Sur Google Play, les développeurs asiatiques d’applications de jeux écrasent désormais, en termes de revenus, les leaders occidentaux du secteur.

 

Leurs ventes progressent aussi très rapidement sur l’Apple Store.

Les parents inquiets pouvaient déjà surveiller les déplacements de leurs enfants en traquant, par GPS, les mouvements du smartphone de leur progéniture.

Désormais, ils pourront aussi vérifier que leurs petits ne jouent pas à « Angry Birds » en cours de maths.

Le développeur nippon Optim met en vente, ce mois-ci, une application permettant, pour 500 yens (4 euros) par mois, de bloquer à distance l’usage de jeux ou d’autres services sur téléphone mobile.

Lancée sous Android, l’application pourrait être ensuite disponible sous iOS, le système d’exploitation d’Apple.

Comme nombre de développeurs récemment apparus dans l’Archipel, Optim a été soutenu par NTT, le plus grand opérateur télécom japonais.

Le groupe, qui cherche à contrer l’effritement du marché traditionnel de la voix et veut lutter contre la popularité de l’iPhone, vendu par ses deux grands concurrents KDDI et Softbank, participe à la création de certaines applications sous Android ou en encourage d’autres diffusées sur sa propre plate-forme.

 

Le grand basculement

 

Porté par cette implication des opérateurs et par la popularité locale des services « freemium » -où l’application est gratuite mais les extensions payantes -, le Japon est en train de s’imposer, avec la Corée du Sud, comme l’un des leaders de l’économie mondiale des applications pour smartphones.

Selon la dernière étude du cabinet App Annie, spécialisé dans le suivi des ventes d’applications, les consommateurs japonais dépensent désormais chaque mois sur Google Play, la boutique du géant de l’Internet, plus que les utilisateurs américains.

En décembre dernier, les achats réalisés au Japon et en Corée du Sud représentaient même près de la moitié des revenus mondiaux de Google Play !

Sur l’Apple Store, le marché japonais reste encore à la seconde place derrière les Etats-Unis, mais il connaît une croissance beaucoup plus forte.

Les revenus mesurés en octobre 2012 étaient ainsi dix fois supérieurs à ceux réalisés en janvier de la même année. « On assiste clairement à un basculement du pouvoir vers l’Asie de l’Est », expliquent les analystes d’App Annie.
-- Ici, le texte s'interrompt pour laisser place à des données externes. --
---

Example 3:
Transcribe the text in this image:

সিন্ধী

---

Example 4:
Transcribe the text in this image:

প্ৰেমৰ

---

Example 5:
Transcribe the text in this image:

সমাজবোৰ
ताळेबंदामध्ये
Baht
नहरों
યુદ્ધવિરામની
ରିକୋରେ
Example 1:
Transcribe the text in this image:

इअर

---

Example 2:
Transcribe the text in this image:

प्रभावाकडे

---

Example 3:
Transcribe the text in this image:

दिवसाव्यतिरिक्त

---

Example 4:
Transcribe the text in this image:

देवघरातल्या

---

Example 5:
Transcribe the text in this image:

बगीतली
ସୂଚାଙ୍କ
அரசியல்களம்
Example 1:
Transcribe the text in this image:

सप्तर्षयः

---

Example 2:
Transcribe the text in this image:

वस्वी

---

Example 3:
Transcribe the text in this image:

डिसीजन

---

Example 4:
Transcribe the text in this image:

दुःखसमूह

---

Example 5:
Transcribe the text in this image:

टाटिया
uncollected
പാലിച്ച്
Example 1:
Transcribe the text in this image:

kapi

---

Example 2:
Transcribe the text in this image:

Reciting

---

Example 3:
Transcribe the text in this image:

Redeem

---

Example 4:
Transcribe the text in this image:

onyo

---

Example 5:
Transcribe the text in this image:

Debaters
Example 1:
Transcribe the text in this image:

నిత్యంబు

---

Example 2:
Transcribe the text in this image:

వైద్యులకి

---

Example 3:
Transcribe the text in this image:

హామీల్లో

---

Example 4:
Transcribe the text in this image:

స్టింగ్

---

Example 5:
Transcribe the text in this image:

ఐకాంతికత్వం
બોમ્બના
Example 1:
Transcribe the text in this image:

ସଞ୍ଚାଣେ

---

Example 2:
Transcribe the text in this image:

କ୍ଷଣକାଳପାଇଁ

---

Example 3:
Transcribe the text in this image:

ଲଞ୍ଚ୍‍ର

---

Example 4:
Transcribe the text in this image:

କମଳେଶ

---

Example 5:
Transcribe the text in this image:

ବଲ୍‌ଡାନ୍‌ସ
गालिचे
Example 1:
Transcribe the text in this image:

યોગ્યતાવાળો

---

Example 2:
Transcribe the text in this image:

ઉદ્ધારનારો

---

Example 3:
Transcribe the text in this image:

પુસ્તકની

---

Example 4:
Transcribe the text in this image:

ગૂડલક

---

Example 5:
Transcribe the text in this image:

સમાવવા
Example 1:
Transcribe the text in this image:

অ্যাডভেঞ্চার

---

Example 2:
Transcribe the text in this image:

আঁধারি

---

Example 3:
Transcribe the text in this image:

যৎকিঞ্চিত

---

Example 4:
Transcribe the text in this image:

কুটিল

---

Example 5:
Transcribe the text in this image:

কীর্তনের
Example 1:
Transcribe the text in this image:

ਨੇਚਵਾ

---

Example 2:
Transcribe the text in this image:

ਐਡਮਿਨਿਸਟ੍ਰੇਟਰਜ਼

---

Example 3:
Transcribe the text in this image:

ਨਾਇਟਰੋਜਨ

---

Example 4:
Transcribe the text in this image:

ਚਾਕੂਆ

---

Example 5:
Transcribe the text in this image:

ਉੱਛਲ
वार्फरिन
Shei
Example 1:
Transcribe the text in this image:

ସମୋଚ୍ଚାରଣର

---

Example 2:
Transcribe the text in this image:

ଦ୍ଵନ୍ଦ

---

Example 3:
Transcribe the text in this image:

« Le mouvement est particulièrement spectaculaire sur Google Store, où les utilisateurs japonais et sud-coréens semblent plébisciter un système de facturation intégré qui inclut, dans un même paiement, les appels et les achats d’applications », ajoute Yuji Kuwamizu, le directeur du cabinet d’études à Tokyo.

 

Une passion asiatique

 

Les éditeurs de la région ont dès lors mieux réussi que leurs concurrents occidentaux à monétiser leurs productions de contenu. Désormais, neuf des dix développeurs générant le plus de revenus dans le monde, sur Google Play, sont japonais ou sud-coréens.

Le mois dernier, seul le français Gameloft est venu pertuber cette domination asiatique en se classant au huitième rang des éditeurs en termes de revenus.
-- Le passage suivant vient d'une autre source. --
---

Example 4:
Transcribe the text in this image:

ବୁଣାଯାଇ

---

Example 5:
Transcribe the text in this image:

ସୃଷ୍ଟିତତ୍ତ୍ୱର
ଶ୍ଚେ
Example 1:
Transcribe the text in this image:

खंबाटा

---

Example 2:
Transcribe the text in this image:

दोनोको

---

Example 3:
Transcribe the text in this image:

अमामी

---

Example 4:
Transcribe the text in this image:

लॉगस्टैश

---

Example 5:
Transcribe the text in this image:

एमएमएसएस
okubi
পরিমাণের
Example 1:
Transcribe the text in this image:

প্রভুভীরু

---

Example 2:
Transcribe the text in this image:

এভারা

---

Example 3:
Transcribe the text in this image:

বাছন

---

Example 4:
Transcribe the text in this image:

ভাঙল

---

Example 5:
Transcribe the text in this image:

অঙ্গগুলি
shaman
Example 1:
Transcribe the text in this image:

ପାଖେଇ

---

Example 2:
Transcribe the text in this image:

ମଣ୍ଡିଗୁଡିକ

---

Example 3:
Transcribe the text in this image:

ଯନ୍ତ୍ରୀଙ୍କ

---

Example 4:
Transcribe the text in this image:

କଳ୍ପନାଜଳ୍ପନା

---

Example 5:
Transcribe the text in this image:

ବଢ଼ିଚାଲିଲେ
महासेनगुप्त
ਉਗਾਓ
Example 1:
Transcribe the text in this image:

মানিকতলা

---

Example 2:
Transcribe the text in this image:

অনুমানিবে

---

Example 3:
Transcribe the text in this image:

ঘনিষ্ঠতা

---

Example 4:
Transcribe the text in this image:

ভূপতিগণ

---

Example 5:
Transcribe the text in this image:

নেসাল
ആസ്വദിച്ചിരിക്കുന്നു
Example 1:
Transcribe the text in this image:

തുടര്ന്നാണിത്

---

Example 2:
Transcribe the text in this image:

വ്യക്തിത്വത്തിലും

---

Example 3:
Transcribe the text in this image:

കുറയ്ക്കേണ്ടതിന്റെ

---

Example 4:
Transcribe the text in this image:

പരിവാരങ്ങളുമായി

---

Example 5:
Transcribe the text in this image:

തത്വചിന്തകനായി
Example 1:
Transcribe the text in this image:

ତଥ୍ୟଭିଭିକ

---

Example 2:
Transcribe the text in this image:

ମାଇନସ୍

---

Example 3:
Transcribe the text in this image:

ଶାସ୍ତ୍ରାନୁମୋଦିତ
Sur l’Apple Store, trois japonais et un sud-coréen se placent déjà dans les dix premières places en termes de revenus.

 

Plus que sur les autres continents, cette consommation est concentrée sur des achats de jeux.

Au Japon, 88 % des revenus des éditeurs présents sur Google Play proviennent de jeux. En Corée du Sud, ce taux atteint 95 %.

Cette passion asiatique pour les jeux mobiles profite aux éditeurs locaux. Mais, en dépit de leur force de frappe marketing, les grands éditeurs qui dominent l’Occident semblent pour l’instant incapables d’imposer leurs applications dans la région.

Selon une autre statistique d’App Annie portant sur les neuf premiers mois de l’année 2012, les géants Electronic Arts, Zynga et Rovio n’arrivent même pas à se classer dans le Top 20 des éditeurs générant le plus de revenus au Japon.